Le temps et le procès dans les juridictions du Bénin. Le Doyen de la Faculté de Droit et des Sciences Politiques de l’Université d’Abomey-Calavi, Léon Jossè en fait une analyse et situe les justiciables. A l’occasion d’un colloque qu’il a organisé, le journal Fraternité vous a recueilli ses propos.

‘’Le colloque qui se tient aujourd’hui porte sur le temps et le procès. Le temps que dure un procès est de plus en plus décrié par les justiciables. Il est important que les justiciables comprennent le temps de la justice, le temps que prennent d’abord les enquêtes préliminaires d’une affaire, le temps que peuvent prendre l’instruction préparatoire et la mise en état d’une affaire avant d’être programmée. Une fois programmé, on peut assister à plusieurs endroits de ce procès de sorte qu’il n’est pas surprenant qu’au terme de la procédure jusqu’au niveau de la Cour Suprême, des procès datent de plus de 20 ans.
Ce colloque vise à réfléchir d’abord sur le cadre légal du procès, le cadre légal du renvoi, le cadre légal raisonnable d’un procès. Ce colloque vise à échanger entre professeurs de droit, praticiens de droit (juges, magistrats, notaires…) pour examiner ce cadre légal et si possible faire des recommandations pour l’amélioration du délai raisonnable que peut durer un procès.
Plusieurs facteurs peuvent faire durer un procès. Lorsqu’on parle d’abord de l’enquête préliminaire, s’il s’agit d’un crime, il faut une expertise, il faut interroger les parties, il faut recourir à l’audition de témoins ; tout cela peut prendre de temps pour expliquer le délai anormalement long qu’on peut enregistrer au niveau d’un procès.
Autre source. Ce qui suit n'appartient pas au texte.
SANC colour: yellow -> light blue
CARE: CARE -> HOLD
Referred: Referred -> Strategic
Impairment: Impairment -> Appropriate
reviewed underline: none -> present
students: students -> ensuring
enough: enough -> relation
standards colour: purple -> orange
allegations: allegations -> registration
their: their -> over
Le juge est enfermé dans un cadre légal. Si les parties ne se présentent pas à l’audience, il peut renvoyer l’affaire dans un certain délai. Voilà ce qu’on peut qualifier de dilatoire procédural. Une partie qui sait qu’elle n’aura pas gain de cause peut décider de ne pas répondre. Donc, le juge va renvoyer jusqu’à ce qu’il puisse être au procès ou se faire représenter afin de l’entendre et de donner la décision juste et équitable pour les parties. Le colloque va d’abord réfléchir sur le cadre légal, réfléchir sur le ratio de dossiers affectés à chaque juge. Il est inadmissible qu’un juge puisse avoir plus de 600 dossiers. Comment va-t-il rédiger ses décisions ? Tout cela explique la longueur du procès et nous voudrons, après analyse, faire des recommandations. S’il le faut, nous allons demander au gouvernement de recruter assez de juges, de les faire spécialiser dans des fonctions précises. Ce colloque va réfléchir sur tous ces aspects et faire des recommandations au gouvernement pour que le délai raisonnable puisse être la norme au niveau des procès devant nos juridictions.
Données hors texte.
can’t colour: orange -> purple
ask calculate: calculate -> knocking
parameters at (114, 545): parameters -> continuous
On ne pas du coup installer des tribunaux dans toutes les communes du Bénin. Il faut voir la population qui y vit, le nombre de dossiers qui sont souvent portés au niveau des juridictions qui leur sont connexes avant de décider réellement d’installer des juridictions dans des communes données, sinon on aura des juridictions qui n’auront pas de dossiers.
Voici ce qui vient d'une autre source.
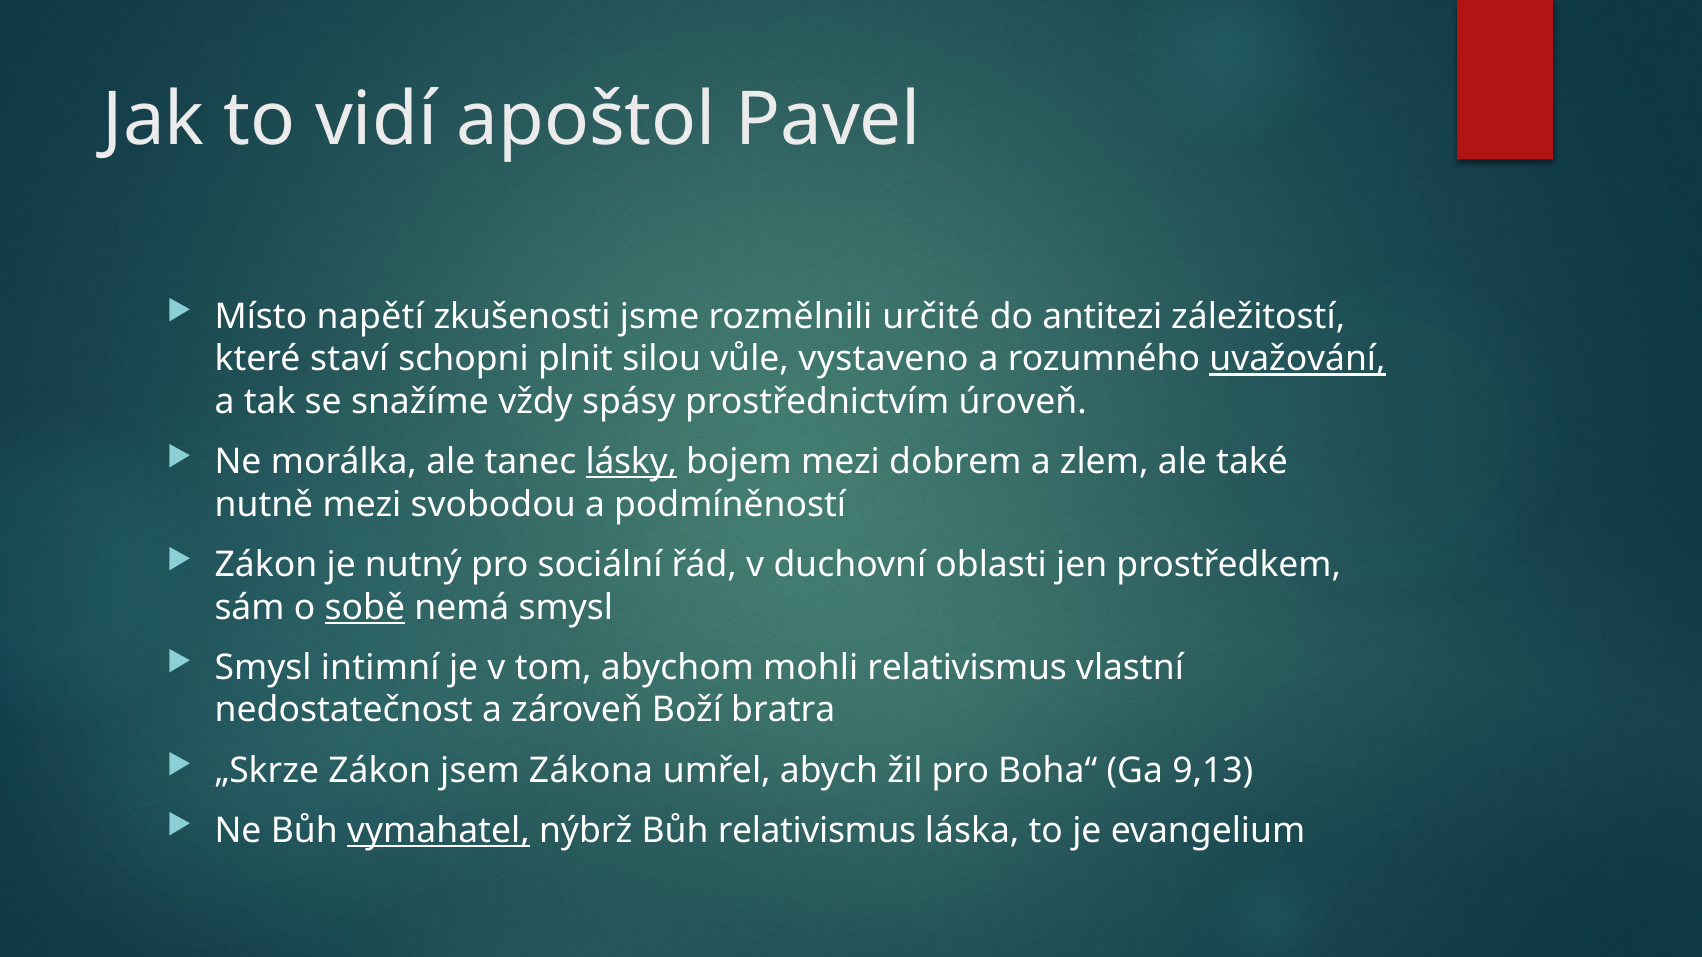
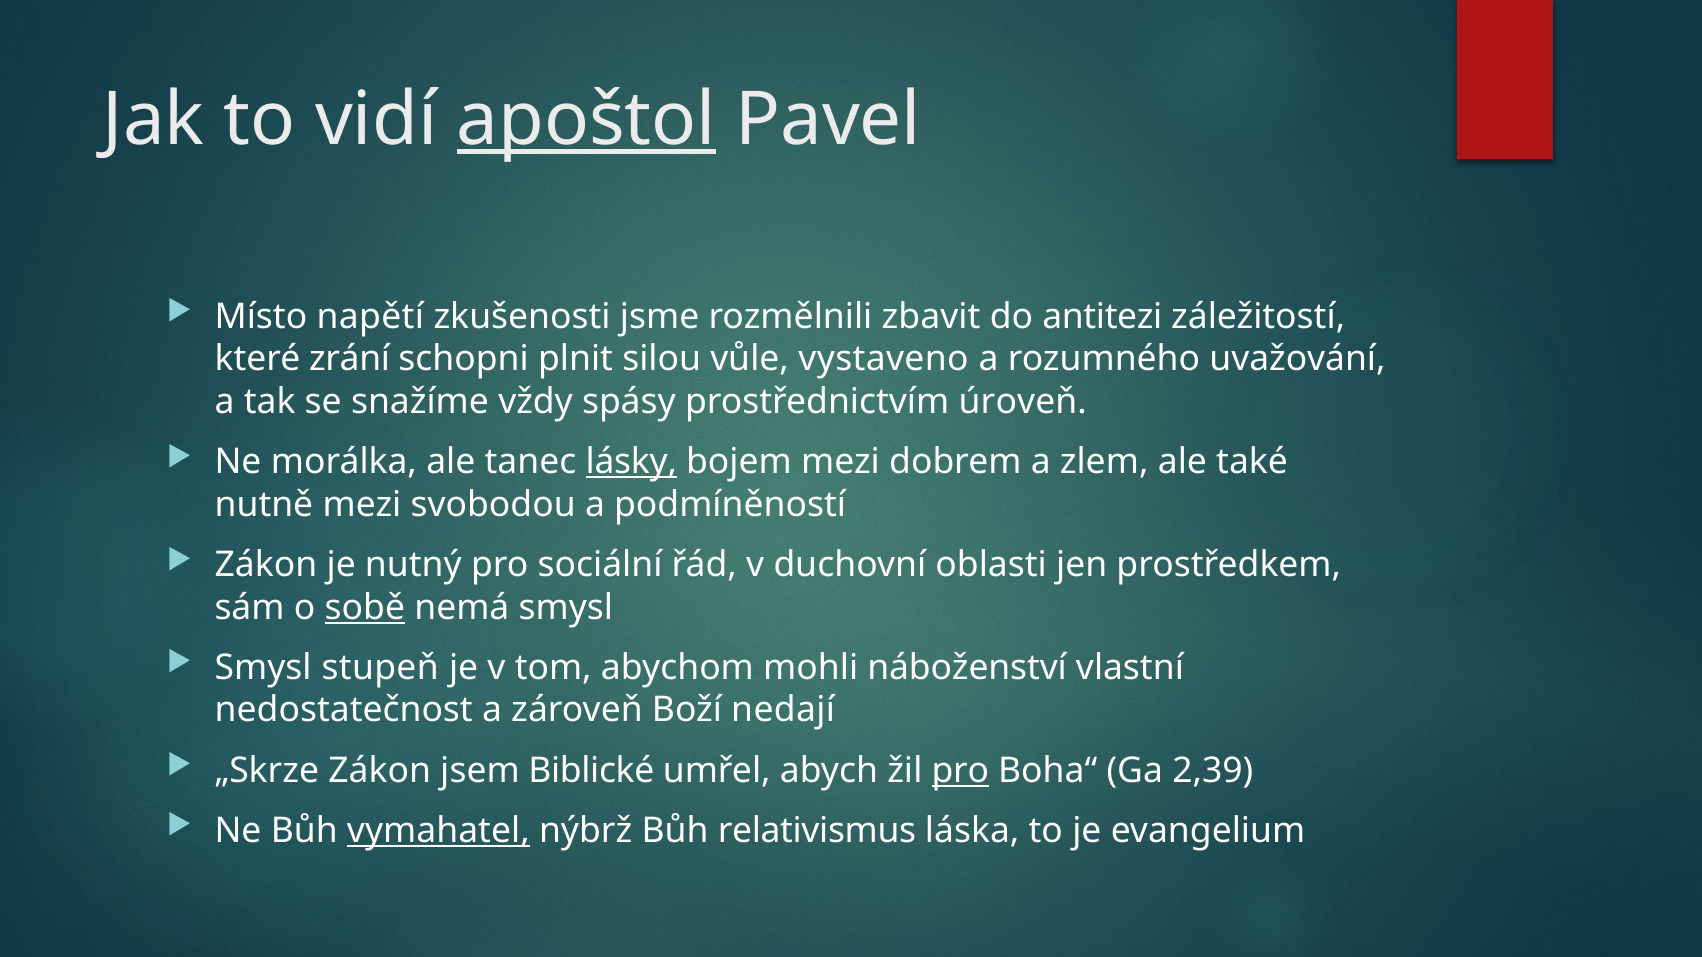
apoštol underline: none -> present
určité: určité -> zbavit
staví: staví -> zrání
uvažování underline: present -> none
intimní: intimní -> stupeň
mohli relativismus: relativismus -> náboženství
bratra: bratra -> nedají
Zákona: Zákona -> Biblické
pro at (960, 771) underline: none -> present
9,13: 9,13 -> 2,39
Nos magistrats ont fait ce qu’ils ont pu quand on connait la floppée des décisions qui leur sont affectées. Il faut demander au gouvernement de recruter davantage des magistrats et d’en former dans des domaines de spécialisation. Si vous prenez le domaine de la cryptomonnaie qui est une nouvelle infraction, plusieurs magistrats ne sont pas informés des procédures de la cybercriminalité. Il va falloir que nous formions des juges spécialisés pour que chaque fois, quand de ces nouvelles infractions vont survenir, les magistrats puissent comprendre et rendre des décisions dans le délai imparti ».